Basic text formats persist, because everyone supports them. Many tools have better file formats for internal purposes, but they are rarely flexible enough and robust enough for wider use. There are occasional proposals for better general purpose formats, but the people proposing them rarely agree which of the competing proposals should be adopted. And even if they manage to agree, they probably don't have the time and the money to make it actually happen.

  • vintermann 15 hours ago

    Also for historical reasons I think, since Perl used to be the big bioinformatics language, and it is surprisingly hard to compete with in string handling.

    • lazide 14 hours ago

      Perl+strings really is one of those ‘unreasonably effective’ combinations.

      It feels like Benzene in some ways. Use it correctly and gdamn. Just don’t huff it - i mean - use it for your enterprise backend - and it’s worth it.

bede 16 hours ago

Yes, when doing anything intensive with lots of sequences it generally makes sense to liberate them from FASTA as early as possible and index them somehow. But as an interchange format FASTA seems quite sticky.
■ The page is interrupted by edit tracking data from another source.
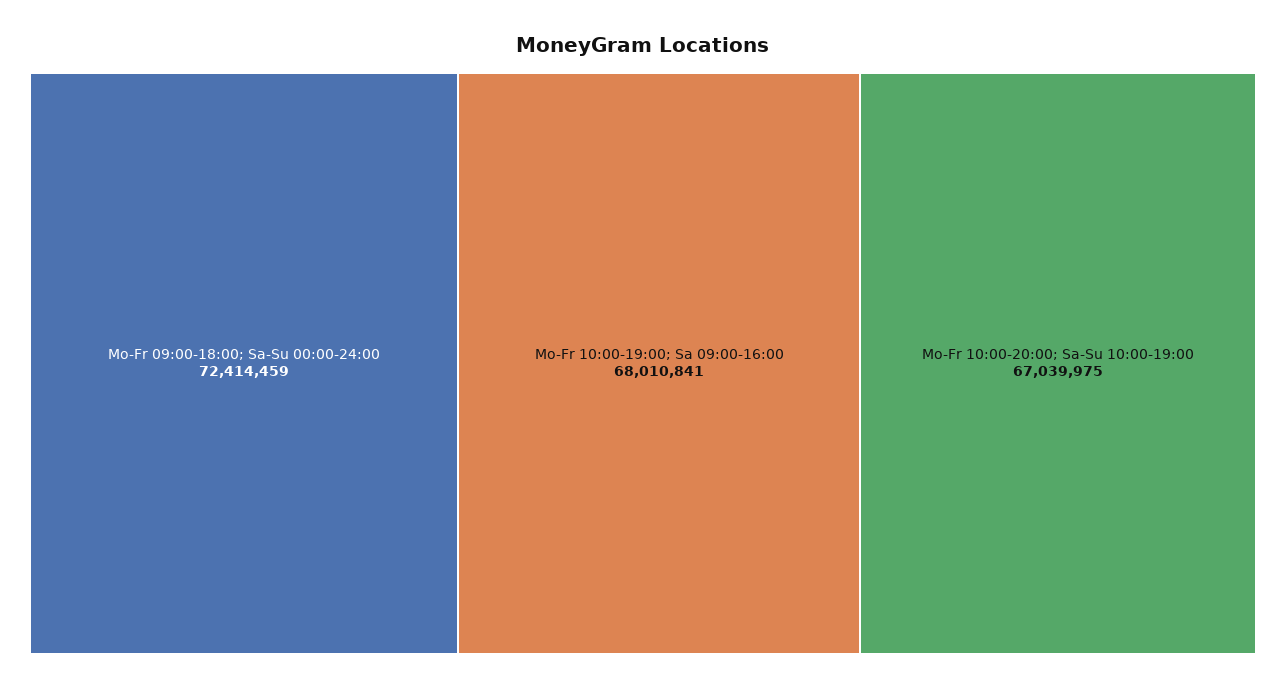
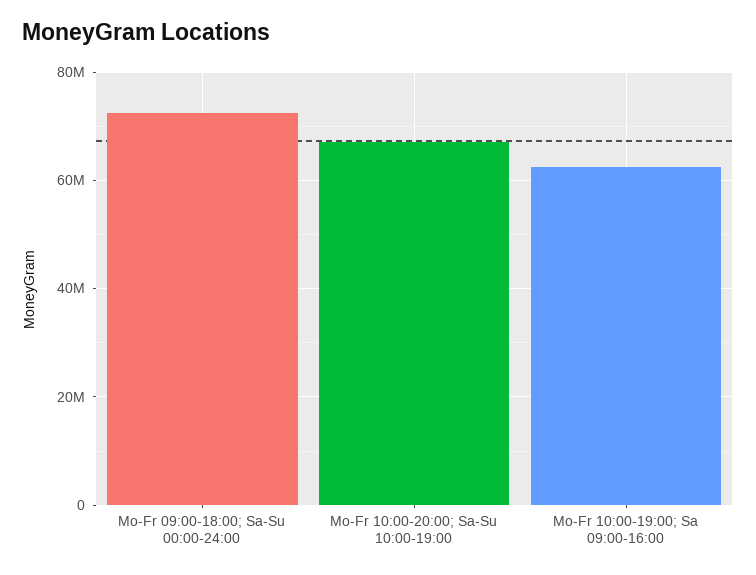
  {
    "Mo-Fr 09:00-18:00; Sa-Su 00:00-24:00": 72414459,
-   "Mo-Fr 10:00-19:00; Sa 09:00-16:00": 68010841,
+   "Mo-Fr 10:00-19:00; Sa 09:00-16:00": 62000000,
    "Mo-Fr 10:00-20:00; Sa-Su 10:00-19:00": 67039975
  }

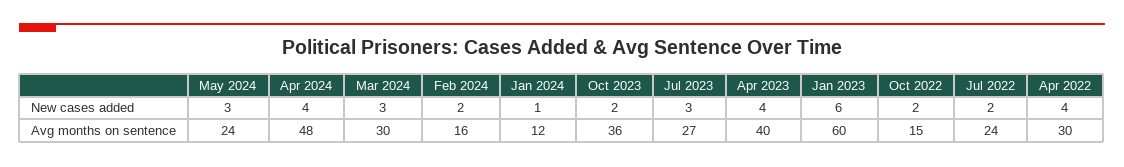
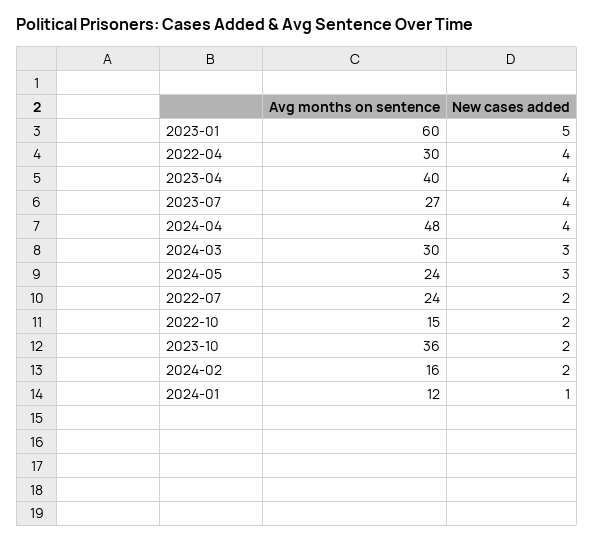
  {
    "May 2024": {
      "New cases added": 3,
      "Avg months on sentence": 24
    },
    "Apr 2024": {
      "New cases added": 4,
      "Avg months on sentence": 48
    },
    "Mar 2024": {
      "New cases added": 3,
      "Avg months on sentence": 30
    },
    "Feb 2024": {
      "New cases added": 2,
      "Avg months on sentence": 16
    },
    "Jan 2024": {
      "New cases added": 1,
      "Avg months on sentence": 12
    },
    "Oct 2023": {
      "New cases added": 2,
      "Avg months on sentence": 36
    },
    "Jul 2023": {
-     "New cases added": 3,
+     "New cases added": 4,
      "Avg months on sentence": 27
    },
    "Apr 2023": {
      "New cases added": 4,
      "Avg months on sentence": 40
    },
    "Jan 2023": {
-     "New cases added": 6,
+     "New cases added": 5,
      "Avg months on sentence": 60
    },
    "Oct 2022": {
      "New cases added": 2,
      "Avg months on sentence": 15
    },
    "Jul 2022": {
      "New cases added": 2,
      "Avg months on sentence": 24
    },
    "Apr 2022": {
      "New cases added": 4,
      "Avg months on sentence": 30
    }
  }

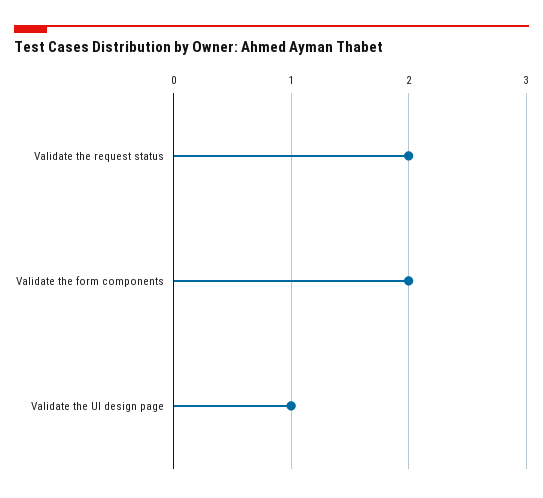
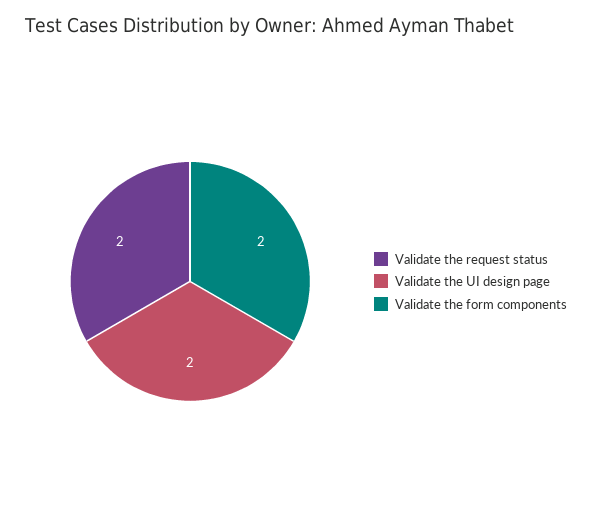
  {
    "Validate the request status": 2,
    "Validate the form components": 2,
-   "Validate the UI design page": 1
+   "Validate the UI design page": 2
  }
I find the pervasiveness of fastq.gz particularly unfortunate with Gzip being as slow as it is.

> Took me a while to realize that Grace Blackwell refers to a person and not an Nvidia chip :)

I even confused myself about this while writing :-)

  • chrchang523 10 hours ago

    Note that BGZF solves gzip’s speed problem (libdeflate + parallel compression/decompression) without breaking compatibility, and usually the hit to compression ratio is tolerable.